I am in no doubt that the alleged publications do not call for the intervention of the criminal law.  The alleged publications were made in the course of the applicant's conflict with the Department over the manner in which the Secretary's drug authorisation obligations were carried out.  The Secretary's assessment of applications for authority to prescribe drugs is an onerous and important task.  The assessment can involve the need to balance a variety of conflicting interests.  It is not in the interests of the general community to allow narcotic drugs (other than supervised doses) to be made available to people who are likely to misuse them.  The evaluation of this risk in relation to a particular patient is a formidable task.  It is in the interests of the public that those involved in this and equatable tasks deal with them in a frank and open manner.  To allow discussions and communications in such circumstances to be the subject of criminal proceedings for defamation would strongly discourage the candidness that is required of those involved.  This would be contrary to the public interest and the public good.  The alleged publications, having been made in this context, I am in no doubt that the publications do not require the intervention of the criminal law to punish the respondents.

Conclusion

In summary, I am satisfied that adequate civil remedies are available to the applicant in relation to his claims.  Insofar as specific publications by the respondents have been identified by the applicant, the bulk of them are contained in correspondence which is likely to attract the defence of qualified privilege.  The alleged publications have been made in circumstances which do not call for the intervention of the criminal law, and to give leave for the institution of criminal proceedings in these circumstances would be contrary to the interests of the public.  For these reasons, I refuse the applicant the leave he seeks.

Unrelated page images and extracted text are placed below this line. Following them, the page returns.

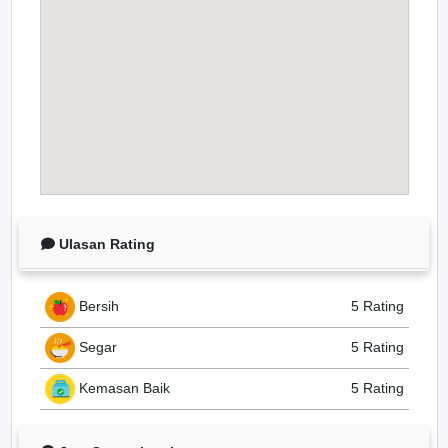
Ulasan Rating
Bersih
5 Rating
Segar
5 Rating
Kemasan Baik
5 Rating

There is one other matter to which I should advert.  The applicant approached the Director of Public Prosecutions and requested him to prosecute the respondents for criminal defamation.  The Director of Public Prosecutions refused the applicant's request and has given evidence that he is not satisfied that there is a reasonable prospect of the respondents being convicted.  He said he would not file an indictment against the respondents, and if an indictment was filed, he would take over the prosecution and enter a nolle prosequi discharging the respondents.  In the circumstances, it would be futile to grant leave to pursue the prosecution and this is a matter which should be given significant weight in considering the application of leave.  Goldham v Sharrett (supra).  This is a further reason for refusing the application.